I used the verb 'portrayed' rather than 'told' intentionally, because to read this book is to live the story as it unfolds in your mind. It is said that a good story creates a dream state for the reader and it was true for me with this book. Half way through the book I woke one morning from an anxiety dream involving the dangers of living in the country as we do. So I was living the book. The author accomplished this by letting me experience events as they would occur and not as they might be told.
This is a story written from the first person perspective of a young woman and it is about the issues that she and her sister have as women. I began to wonder as I read whether this was a book written for women or for everyone. It does focus on abilities not usually required of women in today's society. However their obstacles in the story were universal. A man might deal with them differently, but he would still have to deal with them. We need to remember that protected young civilized women, who are products of a relatively affluent society would react much differently than other ages or the other gender, and so goes the story. Furthermore, it is thought provoking to consider our exposure regardless of gender to a collapse of the infrastructure that we take for granted.

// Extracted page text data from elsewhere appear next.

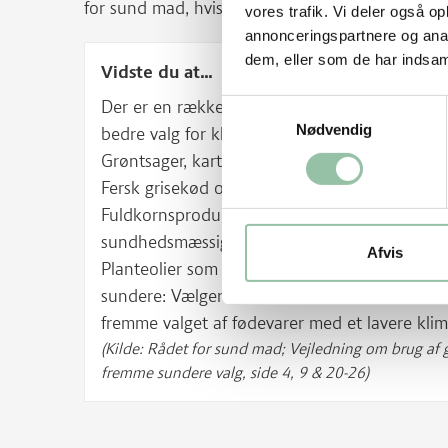
for sund mad, hvis du vil holde dig til fødevarek
vores trafik. Vi deler også 
annonceringspartnere og anal
dem, eller som de har indsaml
Vidste du at...
Der er en række fødevarekategorier, som, efte
Samtykkevalg
Nødvendig
bedre valg for klimaet, når du køber ind og l
Grøntsager, kartofler, frugter og bælgfrugter
Fersk grisekød og fjerkræ
Fuldkornsprodukter (Fødevarestyrelsen anbefa
sundhedsmæssige årsager)
Afvis
Planteolier som kan fremme fødevarer med et l
sundere: Vælger du blandt ovennævnte fødeva
fremme valget af fødevarer med et lavere klim
(Kilde: Rådet for sund mad; Vejledning om brug af g
fremme sundere valg, side 4, 9 & 20-26)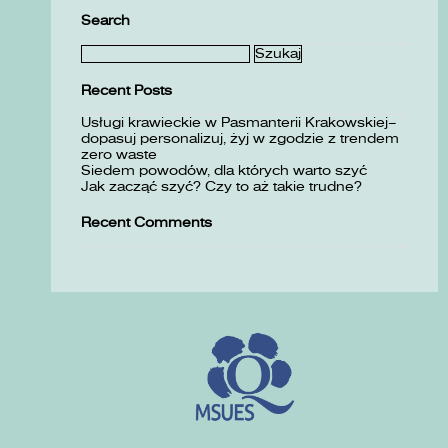
Search
Szukaj:
Recent Posts
Usługi krawieckie w Pasmanterii Krakowskiej–
dopasuj personalizuj, żyj w zgodzie z trendem
zero waste
Siedem powodów, dla których warto szyć
Jak zacząć szyć? Czy to aż takie trudne?
Recent Comments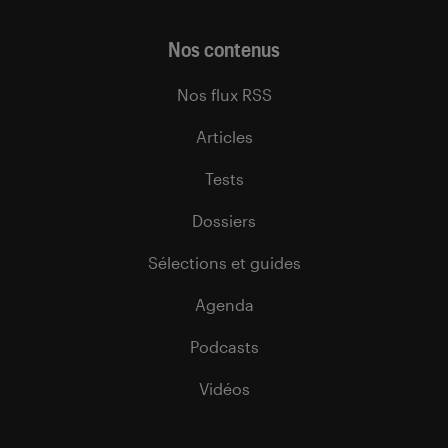
Nos contenus
Nos flux RSS
Articles
Tests
Dossiers
Sélections et guides
Agenda
Podcasts
Vidéos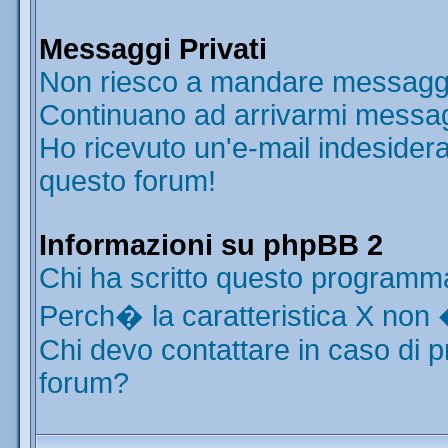
Messaggi Privati
Non riesco a mandare messaggi 
Continuano ad arrivarmi messaggi
Ho ricevuto un'e-mail indesider
questo forum!
Informazioni su phpBB 2
Chi ha scritto questo programm
Perch� la caratteristica X non 
Chi devo contattare in caso di p
forum?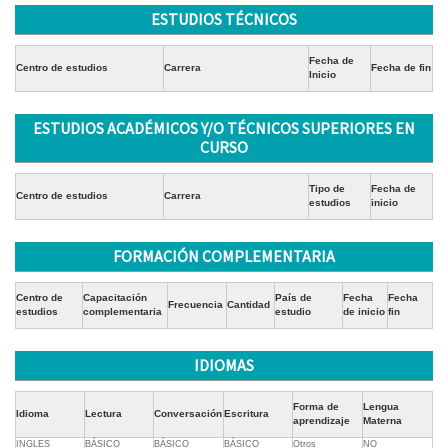
ESTUDIOS TÉCNICOS
Fecha de
Centro de estudios
Carrera
Fecha de fin
Inicio
ESTUDIOS ACADÉMICOS Y/O TÉCNICOS SUPERIORES EN
CURSO
Tipo de
Fecha de
Centro de estudios
Carrera
estudios
inicio
FORMACIÓN COMPLEMENTARIA
Centro de
Capacitación
País de
Fecha
Fecha
Frecuencia
Cantidad
estudios
complementaria
estudio
de inicio
fin
IDIOMAS
Forma de
Lengua
Idioma
Lectura
Conversación
Escritura
aprendizaje
Materna
INGLES
BÁSICO
BÁSICO
BÁSICO
Otros
NO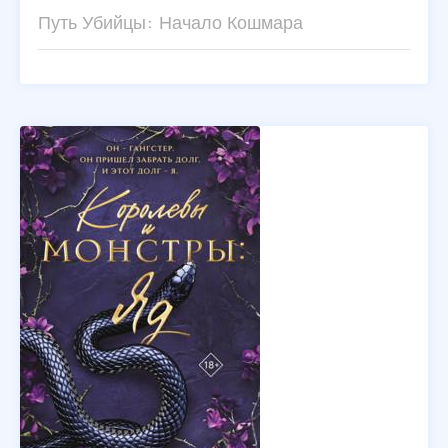
Путь Убийцы: Начало Кошмара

Several things bothered me as I read. What happens to the father is predicted fairly early, but I had to wait quite a while to learn what it was. I also had a hard time tolerating the lack of information about the disaster, whatever it was. For me, how I would react and what I did would depend to a large extent upon what was going on in the world. And the absence of men for most of the book unbalanced the story for me, but that was probably because of my own gender. Finally the ending was too flamboyant and illogical for me. Although, I have to conclude that these criticisms disappear when the story is taken as a metaphorical fable.
I haven't heard the name, Nellie used during my time in the 20th century. And ballet dancers use Marlee to create a dance floor, not Mylar. But these are really nits.

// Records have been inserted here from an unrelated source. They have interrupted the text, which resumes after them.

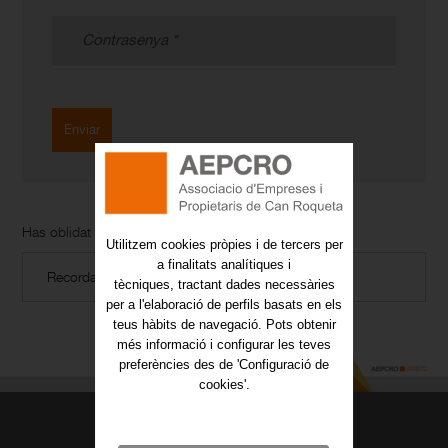
Enviar
Has oblidat la contrasenya?
Utilitzem cookies pròpies i de tercers per
a finalitats analítiques i
Recordar contrassenya
tècniques, tractant dades necessàries
per a l'elaboració de perfils basats en els
teus hàbits de navegació. Pots obtenir
més informació i configurar les teves
preferències des de 'Configuració de
cookies'.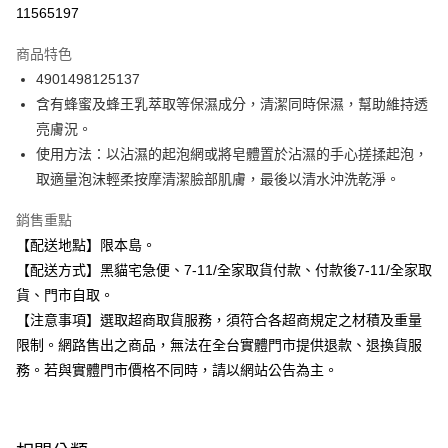
信用卡分期付款
11565197
3 期 0 利率 每期
NT$12
21家銀行
商品特色
合作金庫商業銀行
第一商業銀行
超商取貨付款
4901498125137
華南商業銀行
彰化商業銀行
含有蜂蜜及蜂王乳萃取等保濕成分，清潔同時保濕，幫助維持透
LINE Pay
上海商業儲蓄銀行
台北富邦商業銀行
國泰世華商業銀行
兆豐國際商業銀行
亮膚況。
Apple Pay
臺灣中小企業銀行
台中商業銀行
使用方法：以沾濕的起泡網或將皂體置於沾濕的手心搓揉起泡，
匯豐（台灣）商業銀行
華泰商業銀行
取適量泡沫輕柔按摩清潔臉部肌膚，最後以清水沖洗乾淨。
街口支付
聯邦商業銀行
遠東國際商業銀行
元大商業銀行
永豐商業銀行
悠遊付
銷售重點
玉山商業銀行
星展（台灣）商業銀行
【配送地點】限本島。
台新國際商業銀行
中國信託商業銀行
Google Pay
【配送方式】黑貓宅急便、7-11/全家取貨付款、付款後7-11/全家取
台灣樂天信用卡公司
全盈+PAY
貨、門市自取。
【注意事項】選取超商取貨服務，須符合各超商規定之材積及重量
大哥付你分期
限制。網路售出之商品，無法在全台實體門市提供退款、退換貨服
相關說明
務。若與實體門市價格不同時，請以網站公告為主。
【大哥付你分期使用說明】
ATM付款
1.本服務由台灣大哥大提供，台灣大哥大用戶可立即使用無須另外申請。
2.付款方式選擇「大哥付你分期」，訂單成立後會自動跳轉到大哥付的交易
流程，驗證手機門號後，選擇欲分期的期數、繳款截止日，確認付款後即完
運送方式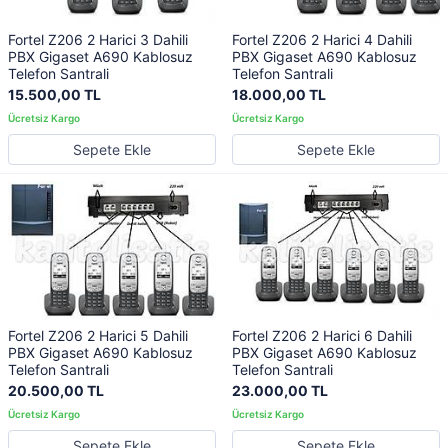
Fortel Z206 2 Harici 3 Dahili
Fortel Z206 2 Harici 4 Dahili
PBX Gigaset A690 Kablosuz
PBX Gigaset A690 Kablosuz
Telefon Santrali
Telefon Santrali
15.500,00 TL
18.000,00 TL
Sepete Ekle
Sepete Ekle
Fortel Z206 2 Harici 5 Dahili
Fortel Z206 2 Harici 6 Dahili
PBX Gigaset A690 Kablosuz
PBX Gigaset A690 Kablosuz
Telefon Santrali
Telefon Santrali
20.500,00 TL
23.000,00 TL
Sepete Ekle
Sepete Ekle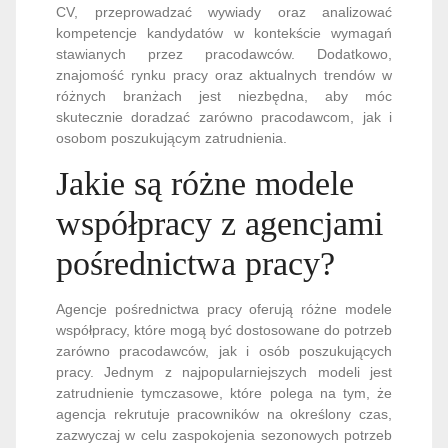
CV, przeprowadzać wywiady oraz analizować
kompetencje kandydatów w kontekście wymagań
stawianych przez pracodawców. Dodatkowo,
znajomość rynku pracy oraz aktualnych trendów w
różnych branżach jest niezbędna, aby móc
skutecznie doradzać zarówno pracodawcom, jak i
osobom poszukującym zatrudnienia.
Jakie są różne modele
współpracy z agencjami
pośrednictwa pracy?
Agencje pośrednictwa pracy oferują różne modele
współpracy, które mogą być dostosowane do potrzeb
zarówno pracodawców, jak i osób poszukujących
pracy. Jednym z najpopularniejszych modeli jest
zatrudnienie tymczasowe, które polega na tym, że
agencja rekrutuje pracowników na określony czas,
zazwyczaj w celu zaspokojenia sezonowych potrzeb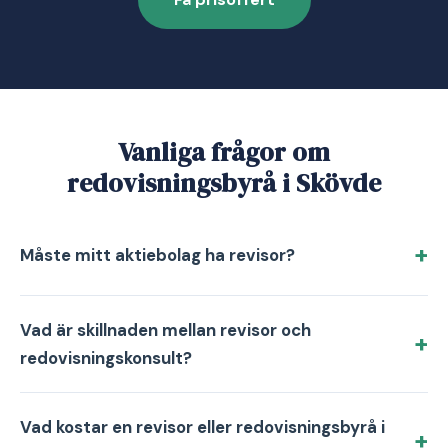
Vanliga frågor om
redovisningsbyrå i Skövde
Måste mitt aktiebolag ha revisor?
Vad är skillnaden mellan revisor och
redovisningskonsult?
Vad kostar en revisor eller redovisningsbyrå i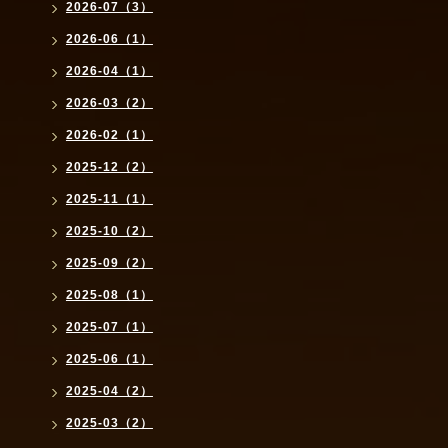
2026-07（3）
2026-06（1）
2026-04（1）
2026-03（2）
2026-02（1）
2025-12（2）
2025-11（1）
2025-10（2）
2025-09（2）
2025-08（1）
2025-07（1）
2025-06（1）
2025-04（2）
2025-03（2）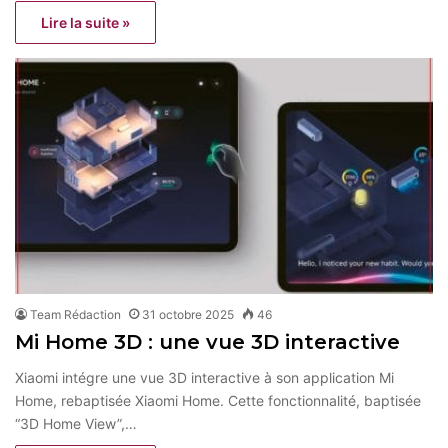
Lire la suite »
Team Rédaction
31 octobre 2025
46
Mi Home 3D : une vue 3D interactive
Xiaomi intégre une vue 3D interactive à son application Mi
Home, rebaptisée Xiaomi Home. Cette fonctionnalité, baptisée
“3D Home View”,…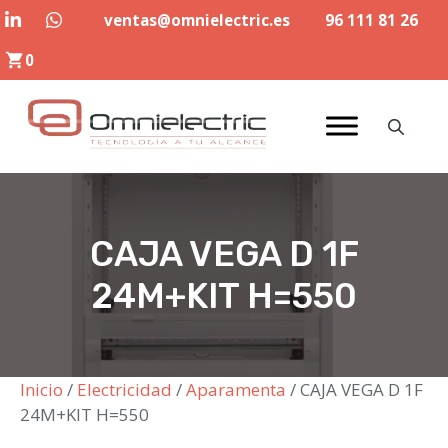
Saltar
ventas@omnielectric.es
96 111 81 26
al
0
contenido
CAJA VEGA D 1F
24M+KIT H=550
Inicio
/
Electricidad
/
Aparamenta
/ CAJA VEGA D 1F
24M+KIT H=550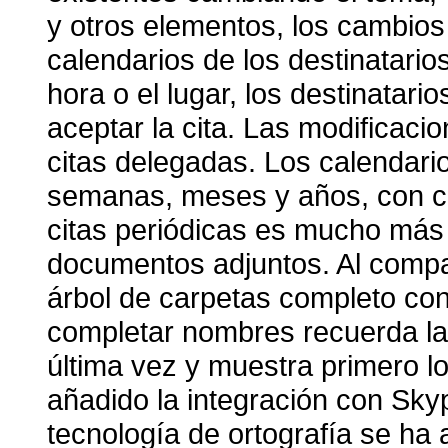
y otros elementos, los cambio
calendarios de los destinatarios
hora o el lugar, los destinatari
aceptar la cita. Las modificaci
citas delegadas. Los calendario
semanas, meses y años, con c
citas periódicas es mucho más s
documentos adjuntos. Al compar
árbol de carpetas completo con
completar nombres recuerda la
última vez y muestra primero l
añadido la integración con Sky
tecnología de ortografía se ha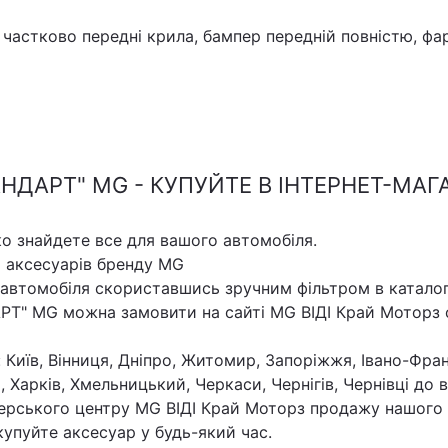
 частково передні крила, бампер передній повністю, фа
ДАРТ" MG - КУПУЙТЕ В ІНТЕРНЕТ-МАГА
ко знайдете все для вашого автомобіля.
х аксесуарів бренду MG
 автомобіля скориставшись зручним фільтром в каталог
РТ" MG можна замовити на сайті MG ВІДІ Край Моторз
 Київ, Вінниця, Дніпро, Житомир, Запоріжжя, Івано-Фран
, Харків, Хмельницький, Черкаси, Чернігів, Чернівці до
ерського центру MG ВІДІ Край Моторз продажу нашого 
упуйте аксесуар у будь-який час.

The writing in this book makes it a piece of art in my view. That it raises more questions than it resolves only increases its value for me. It's not a lightweight story. Reading it will engage some serious emotions.

Rating: 4
Summary: Totally Plausible
Comment: In response to a previous reviewer who reviewed, um, previous reviews: the electricity in the book, and you'll understand this when you read it, does not go off all at once. It goes in and out; the girls' family live on acreage in a nice house out in the sticks. They don't live in town, which actually bodes better for their survival. They hadn't been to school and had thusly been educated by their parents and themselves. They knew how to grow food and preserve it; they knew how to build crude structures; they knew how to ID plants. How many of us know those things?

Anyway, the power. It's never reliable, and as illness and political unrest abroad make the infrastructure in the US more shaky, life becomes more primitive. Backup systems aren't designed to run forever; things can't get fixed if the workforce is decimated by antibiotic-resistant infections.

I thought this was an excellent, spookily prescient book. Reading it again really makes me think -- the troubles Eva and Nell face in their world come about by a war fought far away, coincidentally compounded by illness and domestic terrorism. If you think it couldn't happen here, in this day and age, I believe you're wrong. I'm not saying it will... I'm just saying it could.